* _Work instructions_
Omit the images. Restate all of the records word for word.

* _Given records_
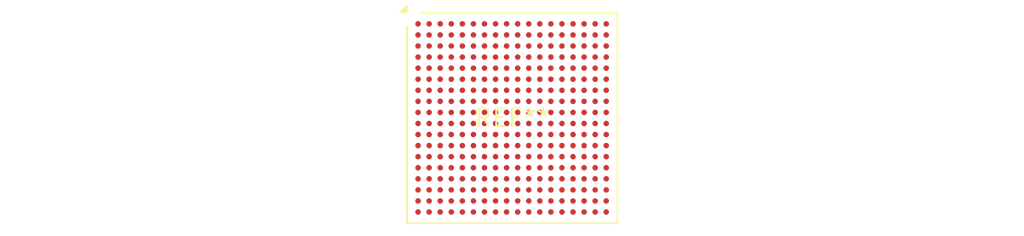
<source format=kicad_pcb>
(kicad_pcb (version 20240108) (generator pcbnew)

  (general
    (thickness 1.6)
  )

  (paper "A4")
  (layers
    (0 "F.Cu" signal)
    (31 "B.Cu" signal)
    (32 "B.Adhes" user "B.Adhesive")
    (33 "F.Adhes" user "F.Adhesive")
    (34 "B.Paste" user)
    (35 "F.Paste" user)
    (36 "B.SilkS" user "B.Silkscreen")
    (37 "F.SilkS" user "F.Silkscreen")
    (38 "B.Mask" user)
    (39 "F.Mask" user)
    (40 "Dwgs.User" user "User.Drawings")
    (41 "Cmts.User" user "User.Comments")
    (42 "Eco1.User" user "User.Eco1")
    (43 "Eco2.User" user "User.Eco2")
    (44 "Edge.Cuts" user)
    (45 "Margin" user)
    (46 "B.CrtYd" user "B.Courtyard")
    (47 "F.CrtYd" user "F.Courtyard")
    (48 "B.Fab" user)
    (49 "F.Fab" user)
    (50 "User.1" user)
    (51 "User.2" user)
    (52 "User.3" user)
    (53 "User.4" user)
    (54 "User.5" user)
    (55 "User.6" user)
    (56 "User.7" user)
    (57 "User.8" user)
    (58 "User.9" user)
  )

  (setup
    (pad_to_mask_clearance 0)
    (pcbplotparams
      (layerselection 0x00010fc_ffffffff)
      (plot_on_all_layers_selection 0x0000000_00000000)
      (disableapertmacros false)
      (usegerberextensions false)
      (usegerberattributes false)
      (usegerberadvancedattributes false)
      (creategerberjobfile false)
      (dashed_line_dash_ratio 12.000000)
      (dashed_line_gap_ratio 3.000000)
      (svgprecision 4)
      (plotframeref false)
      (viasonmask false)
      (mode 1)
      (useauxorigin false)
      (hpglpennumber 1)
      (hpglpenspeed 20)
      (hpglpendiameter 15.000000)
      (dxfpolygonmode false)
      (dxfimperialunits false)
      (dxfusepcbnewfont false)
      (psnegative false)
      (psa4output false)
      (plotreference false)
      (plotvalue false)
      (plotinvisibletext false)
      (sketchpadsonfab false)
      (subtractmaskfromsilk false)
      (outputformat 1)
      (mirror false)
      (drillshape 1)
      (scaleselection 1)
      (outputdirectory "")
    )
  )

  (net 0 "")

  (footprint "BGA-324_15.0x15.0mm_Layout18x18_P0.8mm_Ball0.45mm_Pad0.4mm_NSMD" (layer "F.Cu") (at 0 0))

)

</source>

* _Written reply_
<source format=kicad_pcb>
(kicad_pcb (version 20240108) (generator pcbnew)

  (general
    (thickness 1.6)
  )

  (paper "A4")
  (layers
    (0 "F.Cu" signal)
    (31 "B.Cu" signal)
    (32 "B.Adhes" user "B.Adhesive")
    (33 "F.Adhes" user "F.Adhesive")
    (34 "B.Paste" user)
    (35 "F.Paste" user)
    (36 "B.SilkS" user "B.Silkscreen")
    (37 "F.SilkS" user "F.Silkscreen")
    (38 "B.Mask" user)
    (39 "F.Mask" user)
    (40 "Dwgs.User" user "User.Drawings")
    (41 "Cmts.User" user "User.Comments")
    (42 "Eco1.User" user "User.Eco1")
    (43 "Eco2.User" user "User.Eco2")
    (44 "Edge.Cuts" user)
    (45 "Margin" user)
    (46 "B.CrtYd" user "B.Courtyard")
    (47 "F.CrtYd" user "F.Courtyard")
    (48 "B.Fab" user)
    (49 "F.Fab" user)
    (50 "User.1" user)
    (51 "User.2" user)
    (52 "User.3" user)
    (53 "User.4" user)
    (54 "User.5" user)
    (55 "User.6" user)
    (56 "User.7" user)
    (57 "User.8" user)
    (58 "User.9" user)
  )

  (setup
    (pad_to_mask_clearance 0)
    (pcbplotparams
      (layerselection 0x00010fc_ffffffff)
      (plot_on_all_layers_selection 0x0000000_00000000)
      (disableapertmacros false)
      (usegerberextensions false)
      (usegerberattributes false)
      (usegerberadvancedattributes false)
      (creategerberjobfile false)
      (dashed_line_dash_ratio 12.000000)
      (dashed_line_gap_ratio 3.000000)
      (svgprecision 4)
      (plotframeref false)
      (viasonmask false)
      (mode 1)
      (useauxorigin false)
      (hpglpennumber 1)
      (hpglpenspeed 20)
      (hpglpendiameter 15.000000)
      (dxfpolygonmode false)
      (dxfimperialunits false)
      (dxfusepcbnewfont false)
      (psnegative false)
      (psa4output false)
      (plotreference false)
      (plotvalue false)
      (plotinvisibletext false)
      (sketchpadsonfab false)
      (subtractmaskfromsilk false)
      (outputformat 1)
      (mirror false)
      (drillshape 1)
      (scaleselection 1)
      (outputdirectory "")
    )
  )

  (net 0 "")

  (footprint "BGA-324_15.0x15.0mm_Layout18x18_P0.8mm_Ball0.45mm_Pad0.4mm_NSMD" (layer "F.Cu") (at 0 0))

)

</source>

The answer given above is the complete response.